[Opening Exercise data section]

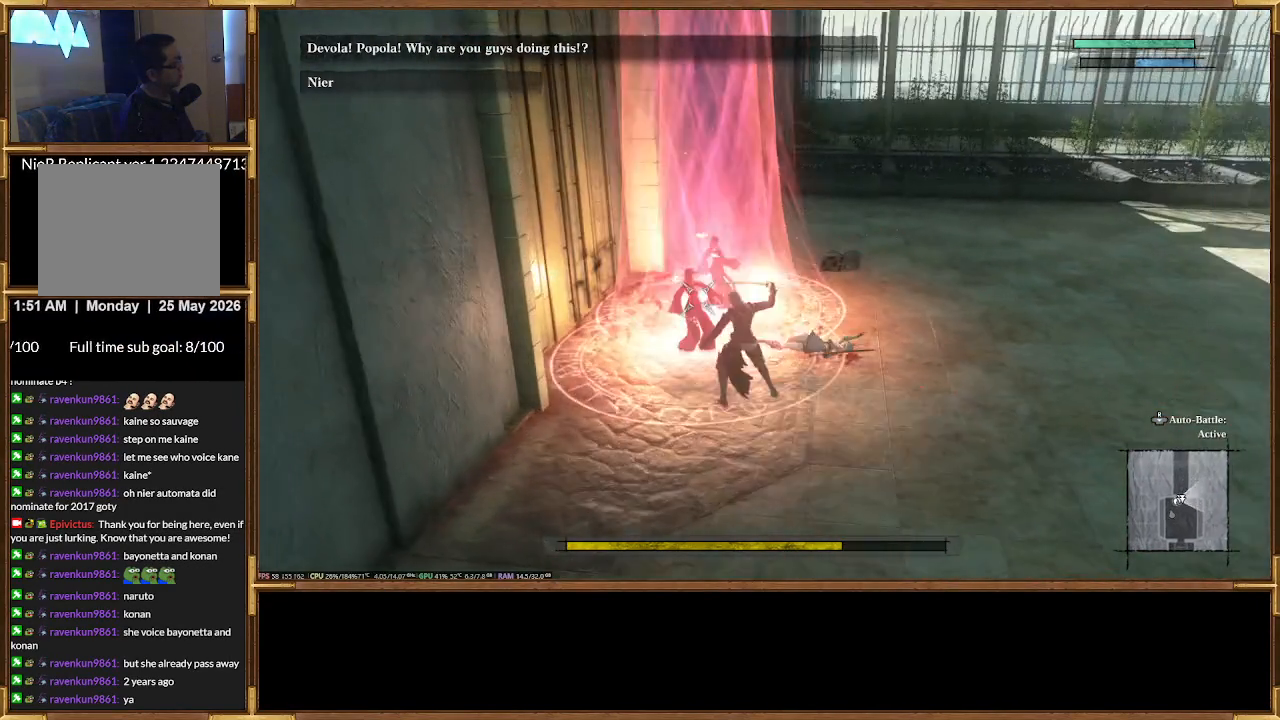
{"buttons": [], "events": []}
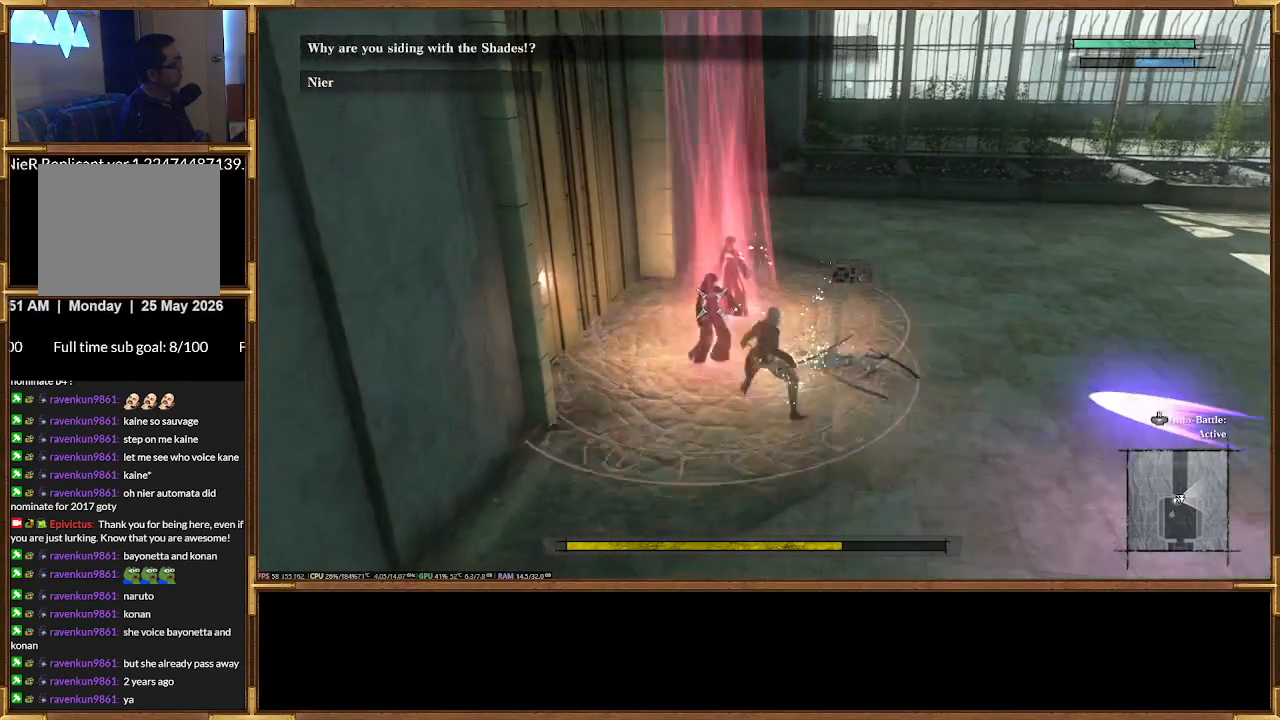
{"buttons": [], "events": []}
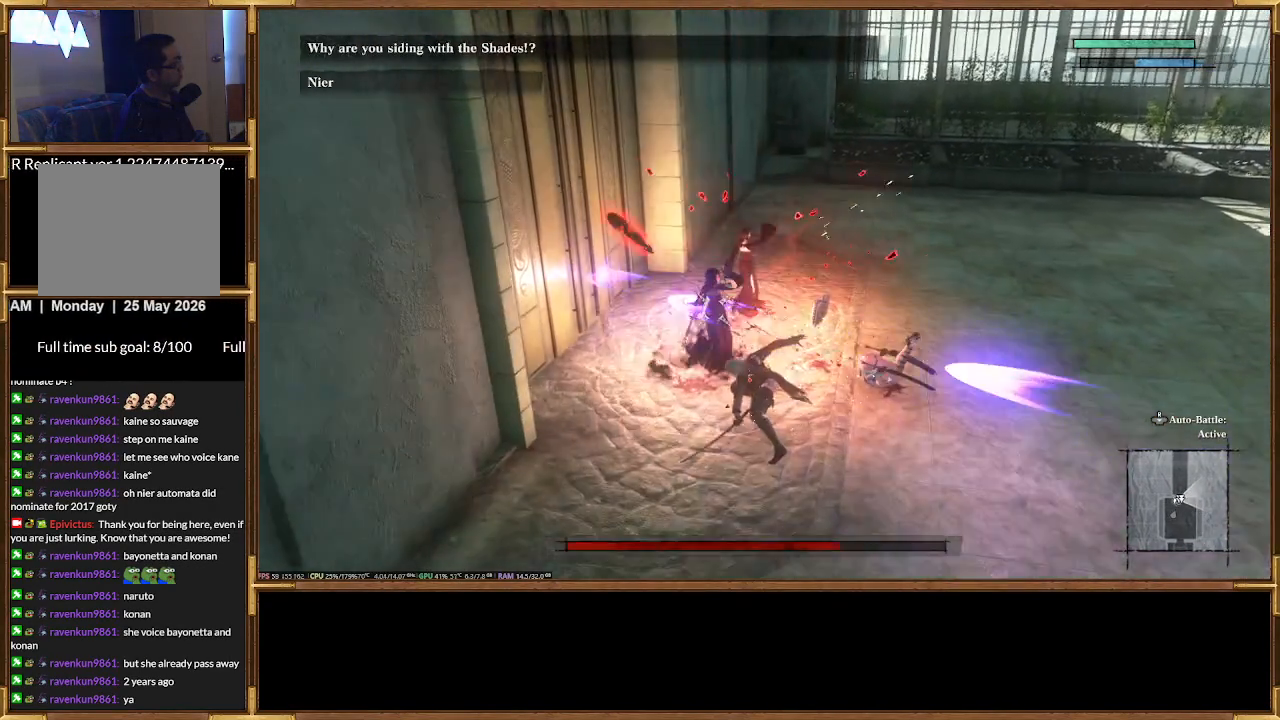
{"buttons": [], "events": []}
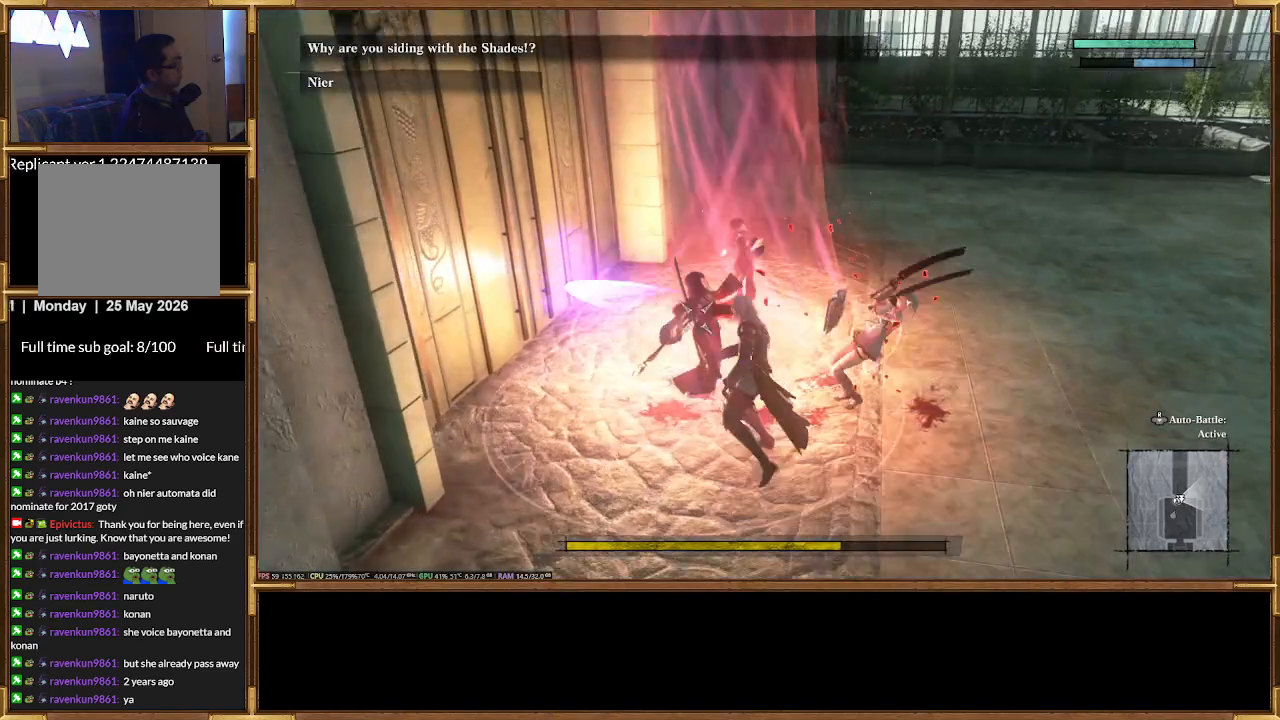
{"buttons": [], "events": []}
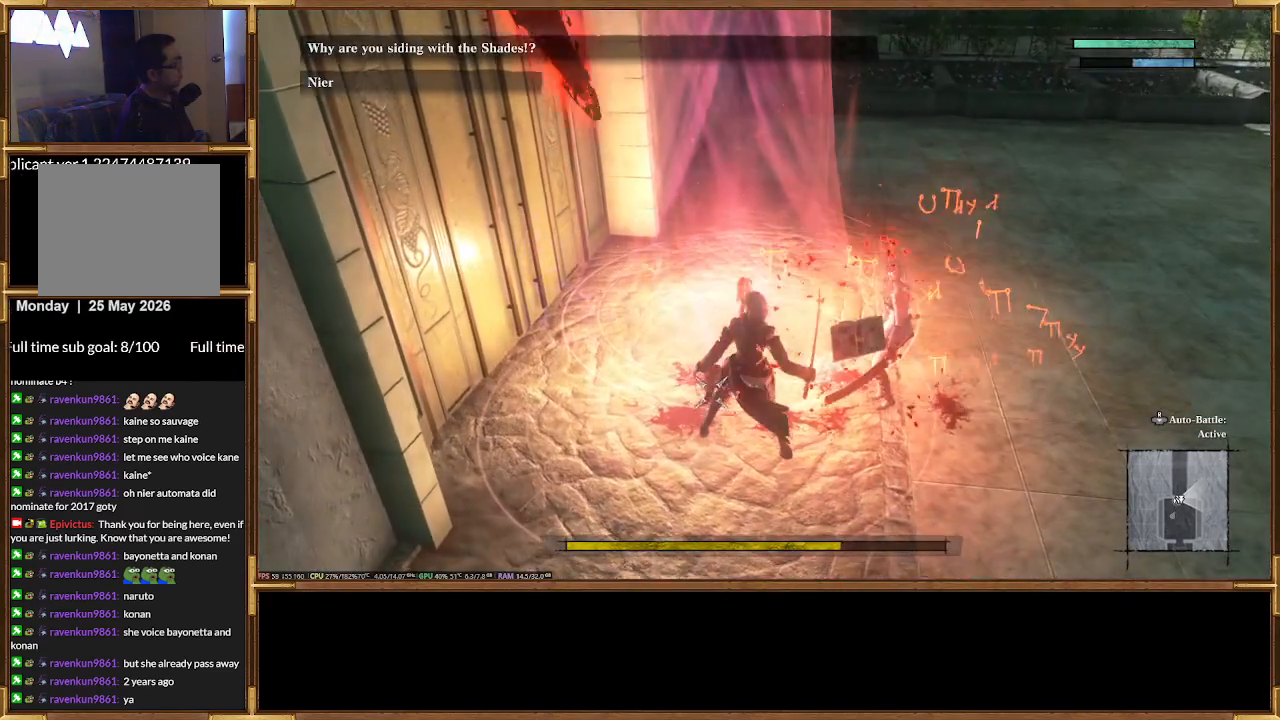
{"buttons": [], "events": []}
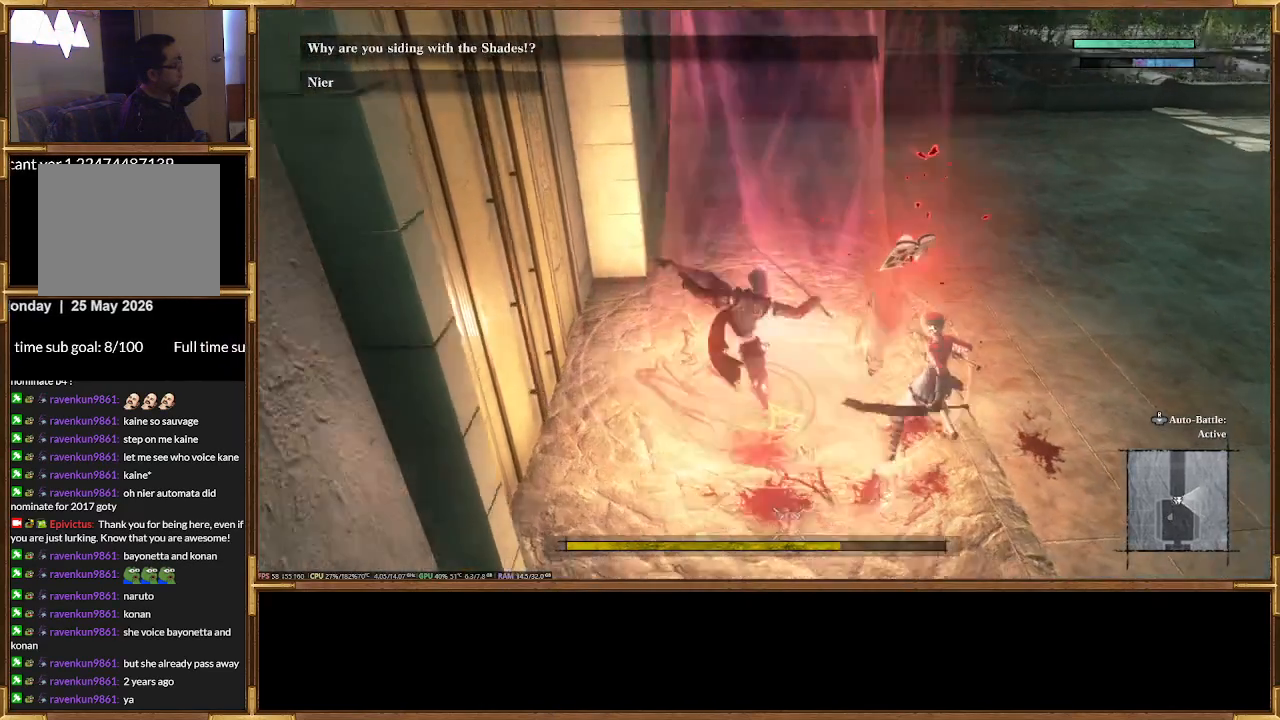
{"buttons": [], "events": [[33, "R2", "down"], [200, "R2", "up"]]}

[Closing Exercise data section]

*Assigned task*:
Retype the records above exactly, leaving every picture out of your copy.

*Your response*:
{"buttons": [], "events": []}
{"buttons": [], "events": []}
{"buttons": [], "events": []}
{"buttons": [], "events": []}
{"buttons": [], "events": []}
{"buttons": [], "events": [[33, "R2", "down"], [200, "R2", "up"]]}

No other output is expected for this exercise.